Exercise objective:
Where a picture appears in the data below, exclude it; restate everything else word for word.
◇ ◇ ◇ ◇ ◇ ◇ ◇
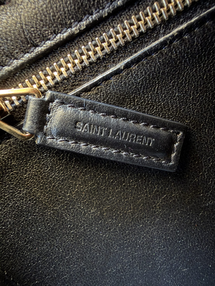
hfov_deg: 56.8
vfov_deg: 71.6
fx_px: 199
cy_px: 143
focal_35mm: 24
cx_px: 108
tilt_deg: -77.7
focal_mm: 2.22
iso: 400
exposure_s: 1/8
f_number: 2.2
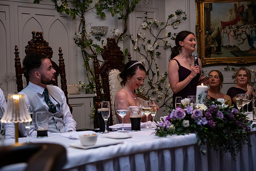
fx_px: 391
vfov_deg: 24.6
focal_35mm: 55
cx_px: 128
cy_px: 86
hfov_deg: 36.2
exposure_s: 1/160
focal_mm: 55
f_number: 3.5
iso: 1000
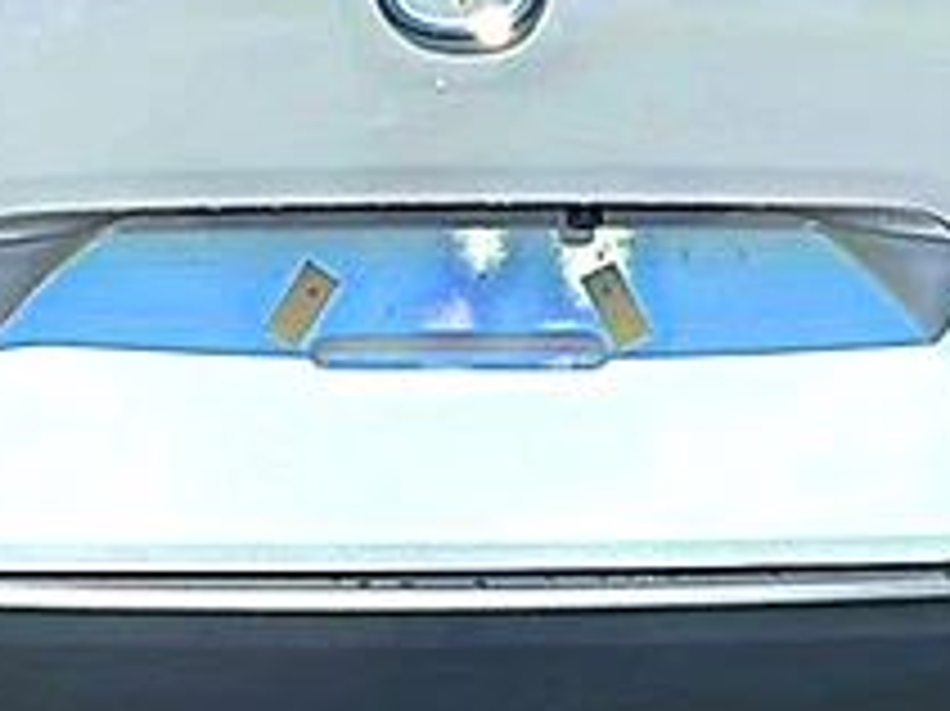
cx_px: 536
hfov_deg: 16.0
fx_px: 3374
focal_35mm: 123
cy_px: 173
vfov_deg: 12.0
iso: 80
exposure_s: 1/7143
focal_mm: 6.86
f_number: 1.78
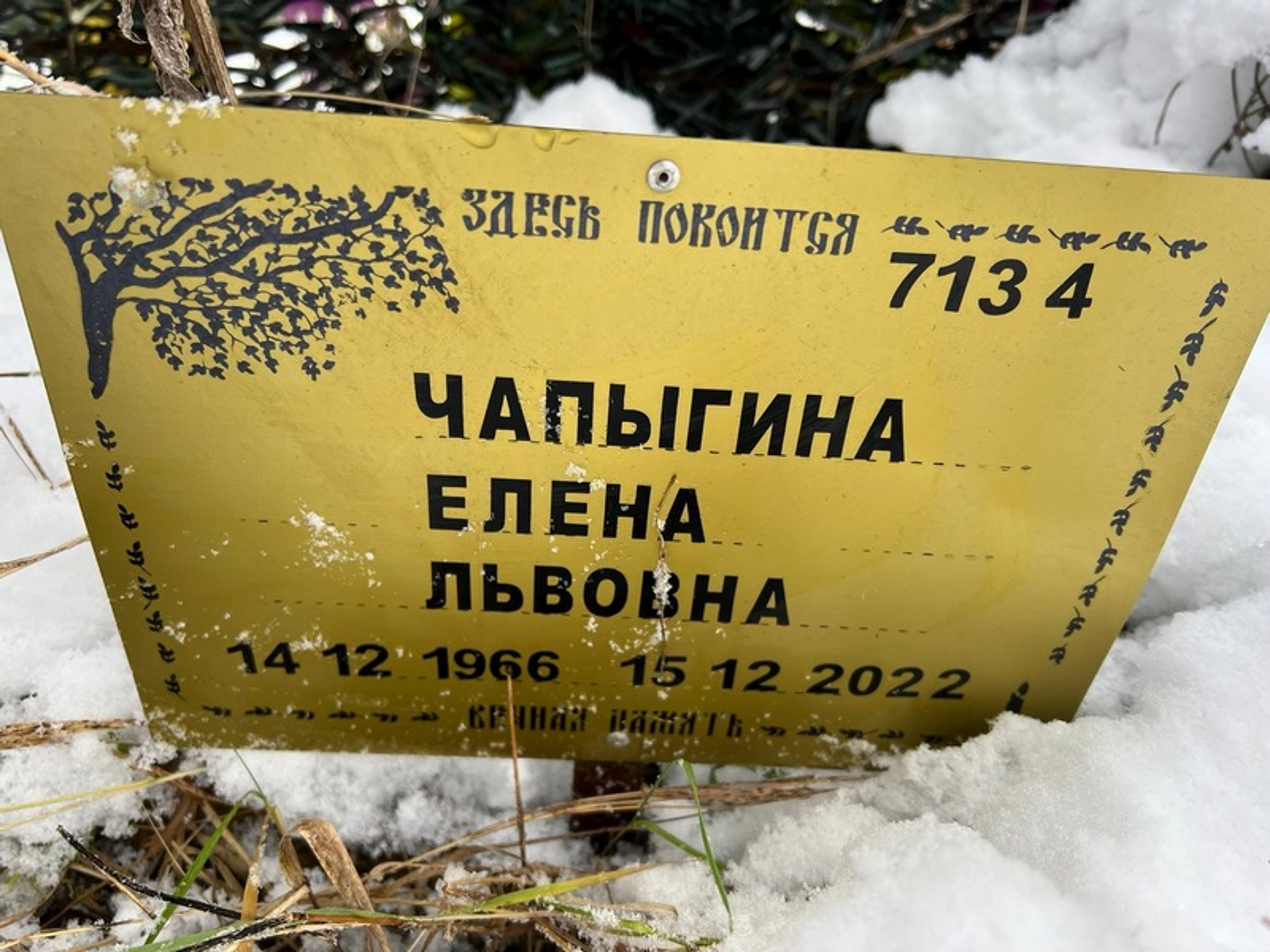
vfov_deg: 53.1
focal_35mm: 26
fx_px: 954
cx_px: 635
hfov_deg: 67.3
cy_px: 476
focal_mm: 5.7
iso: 40
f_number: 1.5
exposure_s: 1/171
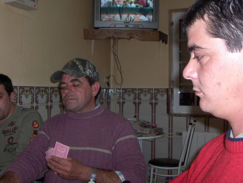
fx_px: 316
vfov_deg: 32.3
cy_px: 85
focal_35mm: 45
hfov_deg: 42.0
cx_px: 109
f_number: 2.8
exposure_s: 1/60
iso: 100
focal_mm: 8
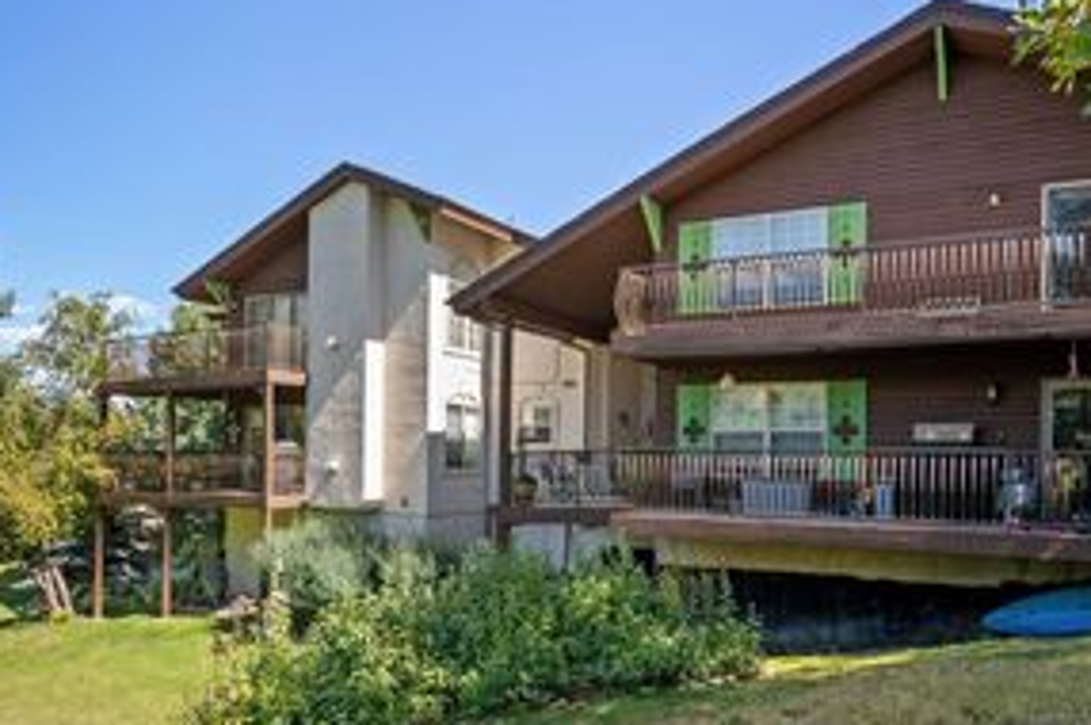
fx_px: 848
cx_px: 549
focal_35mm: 28
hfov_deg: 65.5
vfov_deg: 45.9
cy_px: 452
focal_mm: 16
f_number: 8
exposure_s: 1/160
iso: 320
◇ ◇ ◇ ◇ ◇ ◇ ◇
Answer box:
hfov_deg: 56.8
vfov_deg: 71.6
fx_px: 199
cy_px: 143
focal_35mm: 24
cx_px: 108
tilt_deg: -77.7
focal_mm: 2.22
iso: 400
exposure_s: 1/8
f_number: 2.2
fx_px: 391
vfov_deg: 24.6
focal_35mm: 55
cx_px: 128
cy_px: 86
hfov_deg: 36.2
exposure_s: 1/160
focal_mm: 55
f_number: 3.5
iso: 1000
cx_px: 536
hfov_deg: 16.0
fx_px: 3374
focal_35mm: 123
cy_px: 173
vfov_deg: 12.0
iso: 80
exposure_s: 1/7143
focal_mm: 6.86
f_number: 1.78
vfov_deg: 53.1
focal_35mm: 26
fx_px: 954
cx_px: 635
hfov_deg: 67.3
cy_px: 476
focal_mm: 5.7
iso: 40
f_number: 1.5
exposure_s: 1/171
fx_px: 316
vfov_deg: 32.3
cy_px: 85
focal_35mm: 45
hfov_deg: 42.0
cx_px: 109
f_number: 2.8
exposure_s: 1/60
iso: 100
focal_mm: 8
fx_px: 848
cx_px: 549
focal_35mm: 28
hfov_deg: 65.5
vfov_deg: 45.9
cy_px: 452
focal_mm: 16
f_number: 8
exposure_s: 1/160
iso: 320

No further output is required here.